Cheese and treacle on the drover's road to Scotland

History is all around us - literally, if you live in Blanchland. Even just a brief glance around the Square reveals some oddly-shaped stones and huge boulders edging the main road and the area in front of the White Monk Tea Rooms.

The Square in the 1960s
The boom in motoring created parking problems in the Square in the 1960s.

For thousands of years, hard, heavy, versatile stone has been used to create everything from basic implements such as water troughs, to magnificent feats of architecture and World Heritage Sites such as Durham Cathedral. They may not be on the same scale as the Easter Island statues or the enigmatic Cairo Sphynx, but as with all carvings from stone, these solid blocks dotted around Blanchland are an enduring record of the people who created them - their world, their times and the activities that made up their everyday lives.

And what on earth are those enormous cubes of stone to the left of the door of the Post Office?

Pat Wilson, a resident of Slaley and local historian, can shed light on how all of the stones got there - and why some of them have been cut to those strange, jigsaw-piece shapes.

A 'jigsaw' stone
A 'jigsaw' stone
A 'jigsaw' stone

In the 1960s car ownership rocketed, and Blanchland found itself having to cope with a boom in the numbers of daytrippers enjoying an afternoon's drive along leafy lanes and a stop for an ice-cream in the picturesque Square.

Visitors could park up anywhere, and - in the summer months especially - the village's peaceful character and ancient beauty was in danger of being swamped by Ford Anglias and Austin Healeys. The stones were put in place in April 1967 to create a low wall to prevent people from parking too close to residents' houses.

Pat takes up the story: "My father, Albert Edwin Robinson, who was born in 1920, was employed by the Lord Crewe Estate to move old blocks of stone which had held the mine shaft winding gear into the village to create this wall, and it was at that time that he was approached by Miss Cissy Forster who lived in The Square, who asked if he could perhaps do something with Baybridge's old cheese press."

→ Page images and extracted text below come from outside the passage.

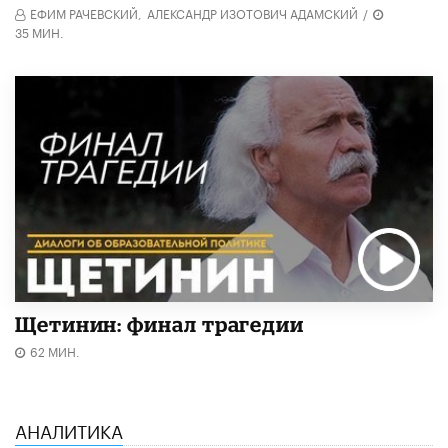
ЕФИМ РАЧЕВСКИЙ,
АЛЕКСАНДР ИЗОТОВИЧ АДАМСКИЙ
/
35 МИН.
Щетинин: финал трагедии
62 МИН.
АНАЛИТИКА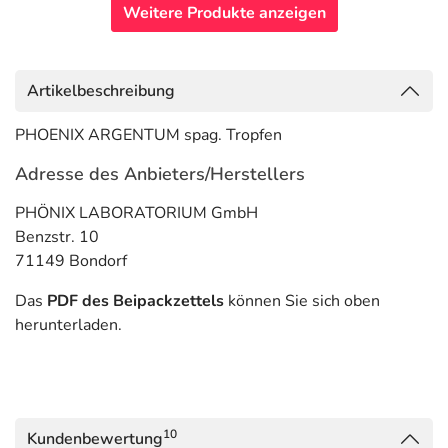
Weitere Produkte anzeigen
Artikelbeschreibung
PHOENIX ARGENTUM spag. Tropfen
Adresse des Anbieters/Herstellers
PHÖNIX LABORATORIUM GmbH
Benzstr. 10
71149 Bondorf
Das
PDF des Beipackzettels
können Sie sich oben
herunterladen.
10
Kundenbewertung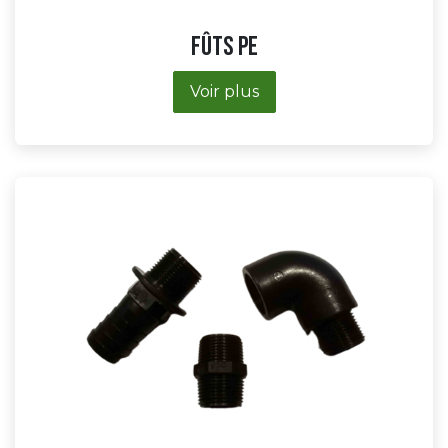
Fûts PE
Voir plus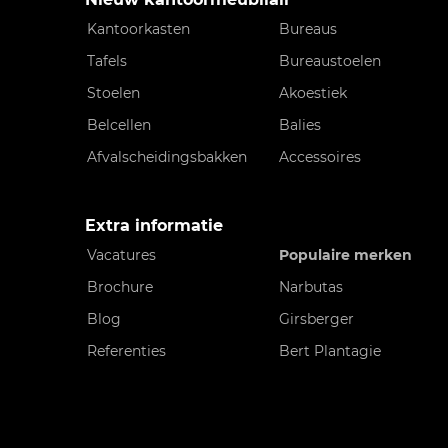
Kantoorkasten
Bureaus
Tafels
Bureaustoelen
Stoelen
Akoestiek
Belcellen
Balies
Afvalscheidingsbakken
Accessoires
Extra informatie
Vacatures
Populaire merken
Brochure
Narbutas
Blog
Girsberger
Referenties
Bert Plantagie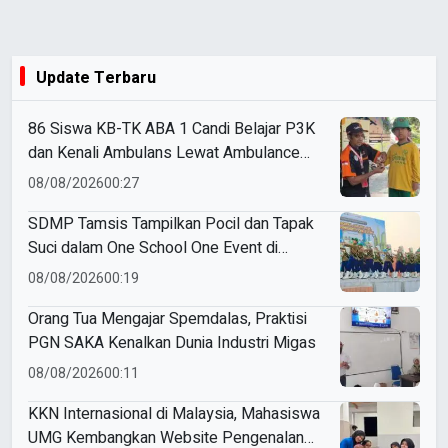
Update Terbaru
86 Siswa KB-TK ABA 1 Candi Belajar P3K
dan Kenali Ambulans Lewat Ambulance
Goes to Schools
08/08/2026
00:27
SDMP Tamsis Tampilkan Pocil dan Tapak
Suci dalam One School One Event di
Mojokerto
08/08/2026
00:19
Orang Tua Mengajar Spemdalas, Praktisi
PGN SAKA Kenalkan Dunia Industri Migas
08/08/2026
00:11
KKN Internasional di Malaysia, Mahasiswa
UMG Kembangkan Website Pengenalan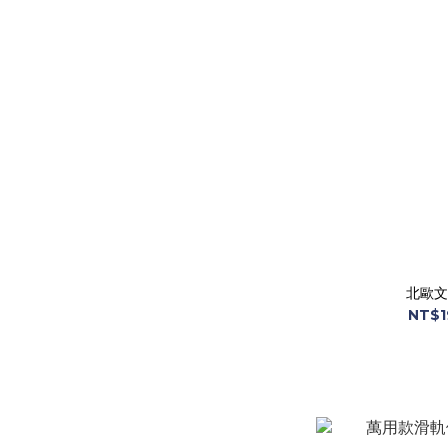
北歐文
NT$1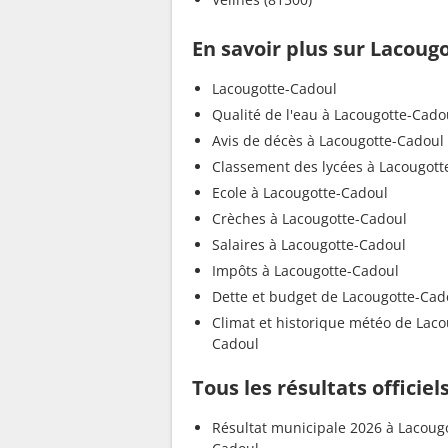
En savoir plus sur Lacoug
Lacougotte-Cadoul
Qualité de l'eau à Lacougotte-Cado
Avis de décès à Lacougotte-Cadoul
Classement des lycées à Lacougott
Ecole à Lacougotte-Cadoul
Crèches à Lacougotte-Cadoul
Salaires à Lacougotte-Cadoul
Impôts à Lacougotte-Cadoul
Dette et budget de Lacougotte-Cad
Climat et historique météo de Laco
Cadoul
Tous les résultats officie
Résultat municipale 2026 à Lacoug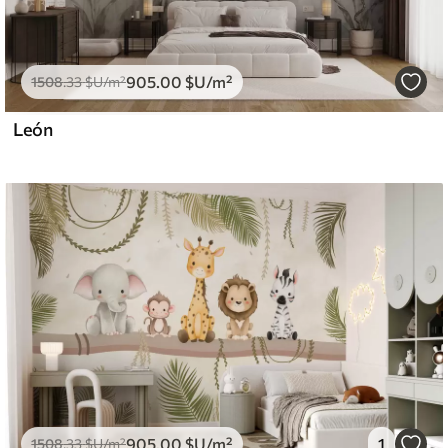
905
.00
$U
/m²
1508
.33
$U
/m²
León
905
.00
$U
/m²
1
1508
.33
$U
/m²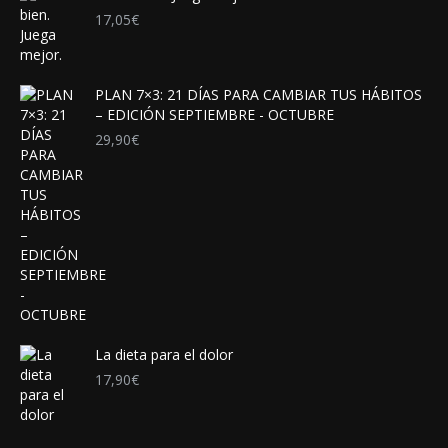
17,05
€
PLAN 7×3: 21 DÍAS PARA CAMBIAR TUS HÁBITOS
– EDICIÓN SEPTIEMBRE - OCTUBRE
29,90
€
La dieta para el dolor
17,90
€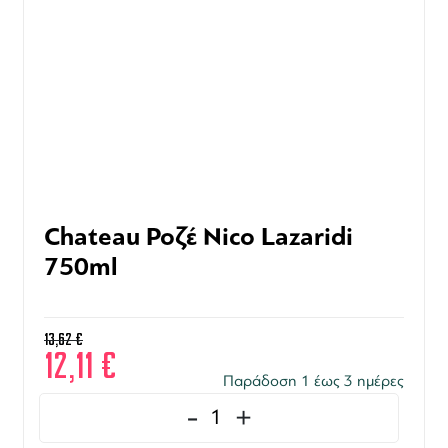
Chateau Ροζέ Nico Lazaridi
750ml
13,62
€
12,11
€
Παράδοση 1 έως 3 ημέρες
-
+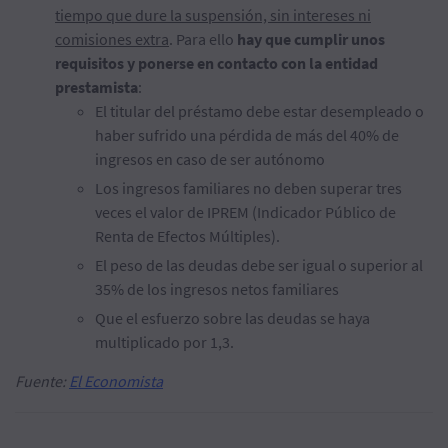
tiempo que dure la suspensión, sin intereses ni
comisiones extra
. Para ello
hay que cumplir unos
requisitos y ponerse en contacto con la entidad
prestamista
:
El titular del préstamo debe estar desempleado o
haber sufrido una pérdida de más del 40% de
ingresos en caso de ser autónomo
Los ingresos familiares no deben superar tres
veces el valor de IPREM (Indicador Público de
Renta de Efectos Múltiples).
El peso de las deudas debe ser igual o superior al
35% de los ingresos netos familiares
Que el esfuerzo sobre las deudas se haya
multiplicado por 1,3.
Fuente:
El Economista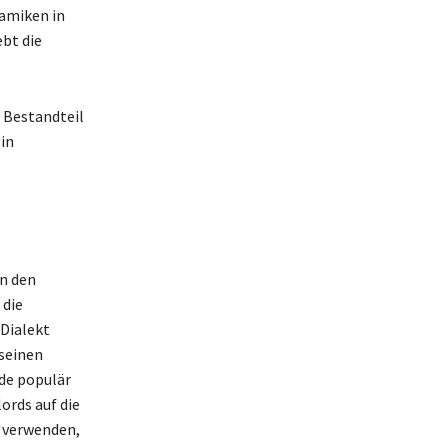
namiken in
bt die
r Bestandteil
in
in den
 die
 Dialekt
 seinen
nde populär
ords auf die
s verwenden,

Cissy remembered that while she, her sister Vicky and their parents had lived at The Miner's Arms pub in Baybridge in the early 1900s, the old cheese press had been used as a mounting block for horses. Cissy's mother had been a Maughan, and George Maughan and his son Thomas were innkeepers at Baybridge for at least 50 years in the latter half of the 1800s.

The stone cheese press
The stone cheese press, now sited by the Post Office

The press - consisting of two dressed sandstone blocks - was found lying on the roadside, next to the wall to the north-east of the old inn building.

Pat explained how she thought the press had worked: "The upper had a rounded hollow at its base, and up each outer side deep grooves which must have had something to do with the movement mechanism. The lower block was wider and had a circular channel and a spout. Below the spout the block had a curved recess, presumably to allow some kind of collection container to stand. There was a deep circle either side of the channel, and most probably the movement mechanism fitted into these holes as they are located directly below the grooves of the upper block. "As I understand it, the cheese was placed on the lower block in its cheese cloth bag and the upper stone lowered onto the bag, causing the whey to be squeezed out, collected in the channel, fed into the spout and ran into a bucket or similar container underneath. Whether the upper stone was lowered by pulley or turned by a wheel is not certain, as it had long since lost its original function and siting when found."

On the east side of the road, 100 yards south of The Miners' Arms is a small garth where, it is understood locally, that during the 18th Century, cattle being driven from the Midlands to Scotland were kept while drovers quenched their thirst at the inn before continuing to Penny Pie - then over the fells to Slaley and onwards to Corbridge.

Pat said: "I've always wondered if the 'cheese' of the 'cheese and treacle' associated with Slaley's 'Trekking Well' might refer to the cheese that was available to the drovers at The Miners' Arms before continuing to Slaley's reputed well? I have no evidence to support this but it's certainly a compelling theory..."

The trekking well at Slaley

The 'Trekking Well' is recorded on old maps, says Pat Wilson: "It is off the B6306 going up Curlew Bank before the Townhead entrance into Slaley village to the east of the road. 'Treacle' referring to dark peaty water seems a probability. The well is so far from the road that it seems less and less likely that the drovers drank at it, especially when Jameson's Well much closer to Slaley was so easily accessible. Like so many of these names, the file is left open and frequently something comes to light that sheds another possibility on its origins."

So that is how Baybridge's cheese press comes to be outside the Post Office, raised on stone slabs with small wedges inserted at each corner so that people can see the hollows, channel and spout. Locally there is a second cheese press built into a wall at Nookton Farm and another at Whitelees Farm.

Pat says her Dad was always disappointed that there was no plaque explaining what the stones were and where they had come from: "It always irritated him when talking to people who had visited Blanchland and had puzzled over the strange stone blocks by the Post Office, and left the village without any idea at all that they had been looking at an old cheese press."